*** Opening of SUPPLIED TEXT ***

- Official release poster
- Directed by: Joseph Sorrentino
- Written by: Joseph Sorrentino
- Produced by: Lee Broda; Brian Mercer; Andreas Schilling; Joseph Sorrentino; Jerry Tankersley; Seth Willenson;
- Starring: Anson Mount; Jaime Ray Newman; Jason Patric; Alon Aboutboul; Jen Richards;
- Cinematography: Diego Romero
- Edited by: Cristóbal Fernández
- Music by: Tony Neiman
- Production companies: LB Entertainment; Ten Past Nine Productions;
- Distributed by: Cinedigm; Bleiberg Entertainment;
- Release date: October 7, 2022;
- Running time: 98 minutes
- Country: United States
- Language: English

= MK Ultra (film) =

2022 film by Joseph Sorrentino

MK Ultra is a 2022 American psychological thriller film written and directed by ex-intelligence officer Joseph Sorrentino. Based on a true story about the human experimentation program MKUltra conducted by Central Intelligence Agency (CIA) in the 1960s, the film follows Dr. Ford Strauss (Anson Mount), a psychiatrist who gets involved in a government experiment and conspiracy involving the use of psychedelic and other mind-controlling substances. It was released theatrically and on video on demand on October 7, 2022.

== Premise ==
In the early 1960s, during the CIA's secret and illegal human experimentation program MK-Ultra, (Note: "MK" was an arbitrary symbol for the CIA's Technical Services Division. See CIA cryptonym#Format of cryptonyms and CIA cryptonym#Digraphs.) Dr. Ford Strauss (Anson Mount), a psychiatrist, is attempting to get medical LSD testings approved; his moral and scientific boundaries are pushed to the limit, as he is approached by CIA agent Galvin Morgan (Jason Patric) to run a subsect of the program in a rural Mississippi psychiatric hospital. As he conducts the experiments on a drug addict, an arsonist, a transgender woman, and an animal killer, Dr. Strauss begins to question Agent Morgan’s ethics and disentangles an incomprehensible conspiracy.

*** Close of SUPPLIED TEXT ***
*** Opening of MATERIAL SUPPLIED ***

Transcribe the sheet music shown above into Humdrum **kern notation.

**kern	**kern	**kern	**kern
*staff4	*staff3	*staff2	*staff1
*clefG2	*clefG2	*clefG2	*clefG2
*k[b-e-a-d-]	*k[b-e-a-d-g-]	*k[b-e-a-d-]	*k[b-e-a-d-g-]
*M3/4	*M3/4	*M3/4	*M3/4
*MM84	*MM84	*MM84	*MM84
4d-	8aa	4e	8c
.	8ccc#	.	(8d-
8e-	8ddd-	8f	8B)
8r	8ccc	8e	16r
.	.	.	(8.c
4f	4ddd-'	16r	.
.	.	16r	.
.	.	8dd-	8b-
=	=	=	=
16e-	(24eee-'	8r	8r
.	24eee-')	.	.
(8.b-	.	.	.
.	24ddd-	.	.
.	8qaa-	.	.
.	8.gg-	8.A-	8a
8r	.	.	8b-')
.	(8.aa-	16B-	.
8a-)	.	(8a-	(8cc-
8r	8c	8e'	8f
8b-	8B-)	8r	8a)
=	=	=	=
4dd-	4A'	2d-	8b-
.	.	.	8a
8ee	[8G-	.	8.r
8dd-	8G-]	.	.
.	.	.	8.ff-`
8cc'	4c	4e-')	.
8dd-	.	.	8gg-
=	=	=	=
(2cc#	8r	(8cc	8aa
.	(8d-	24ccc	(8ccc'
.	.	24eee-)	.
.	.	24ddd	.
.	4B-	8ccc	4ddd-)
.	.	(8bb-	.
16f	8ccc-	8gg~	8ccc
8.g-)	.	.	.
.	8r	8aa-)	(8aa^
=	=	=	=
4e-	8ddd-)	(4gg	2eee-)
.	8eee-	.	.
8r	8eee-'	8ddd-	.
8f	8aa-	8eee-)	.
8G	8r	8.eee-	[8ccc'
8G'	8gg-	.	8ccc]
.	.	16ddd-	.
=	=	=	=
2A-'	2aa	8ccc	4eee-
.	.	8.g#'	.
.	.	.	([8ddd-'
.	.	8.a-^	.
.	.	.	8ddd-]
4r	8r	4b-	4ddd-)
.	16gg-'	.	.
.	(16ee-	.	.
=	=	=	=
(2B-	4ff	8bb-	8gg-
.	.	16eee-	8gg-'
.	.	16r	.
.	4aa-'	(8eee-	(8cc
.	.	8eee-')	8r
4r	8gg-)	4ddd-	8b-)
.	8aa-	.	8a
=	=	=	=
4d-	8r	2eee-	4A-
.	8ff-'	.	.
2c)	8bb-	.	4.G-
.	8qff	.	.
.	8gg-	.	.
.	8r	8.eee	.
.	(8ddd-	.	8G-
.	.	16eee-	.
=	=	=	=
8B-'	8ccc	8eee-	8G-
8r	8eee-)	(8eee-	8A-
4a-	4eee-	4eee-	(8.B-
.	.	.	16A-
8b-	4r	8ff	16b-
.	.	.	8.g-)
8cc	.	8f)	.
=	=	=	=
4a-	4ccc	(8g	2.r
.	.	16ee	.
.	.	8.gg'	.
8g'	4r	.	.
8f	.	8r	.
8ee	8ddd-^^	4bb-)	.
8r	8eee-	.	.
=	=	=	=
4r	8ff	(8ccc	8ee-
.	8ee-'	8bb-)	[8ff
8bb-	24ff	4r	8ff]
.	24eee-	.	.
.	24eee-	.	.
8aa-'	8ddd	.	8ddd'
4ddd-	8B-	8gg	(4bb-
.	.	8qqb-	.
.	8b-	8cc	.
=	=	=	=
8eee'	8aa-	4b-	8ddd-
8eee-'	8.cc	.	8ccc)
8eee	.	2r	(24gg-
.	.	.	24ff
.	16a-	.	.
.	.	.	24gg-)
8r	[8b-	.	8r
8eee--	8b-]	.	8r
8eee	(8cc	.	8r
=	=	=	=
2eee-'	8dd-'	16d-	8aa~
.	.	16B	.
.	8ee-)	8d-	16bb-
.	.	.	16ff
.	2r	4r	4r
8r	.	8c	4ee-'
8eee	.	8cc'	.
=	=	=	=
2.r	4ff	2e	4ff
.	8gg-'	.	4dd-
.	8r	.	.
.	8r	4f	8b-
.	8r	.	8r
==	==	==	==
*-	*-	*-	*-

*** Close of MATERIAL SUPPLIED ***

◆ **REQUIRED WORK**
In the MK Ultra film article, retype the span that begins at the words "MK Ultra is" and stops after the words "October 7, 2022.", matching the original character for character.

◆ **SOLUTION**
MK Ultra is a 2022 American psychological thriller film written and directed by ex-intelligence officer Joseph Sorrentino. Based on a true story about the human experimentation program MKUltra conducted by Central Intelligence Agency (CIA) in the 1960s, the film follows Dr. Ford Strauss (Anson Mount), a psychiatrist who gets involved in a government experiment and conspiracy involving the use of psychedelic and other mind-controlling substances. It was released theatrically and on video on demand on October 7, 2022.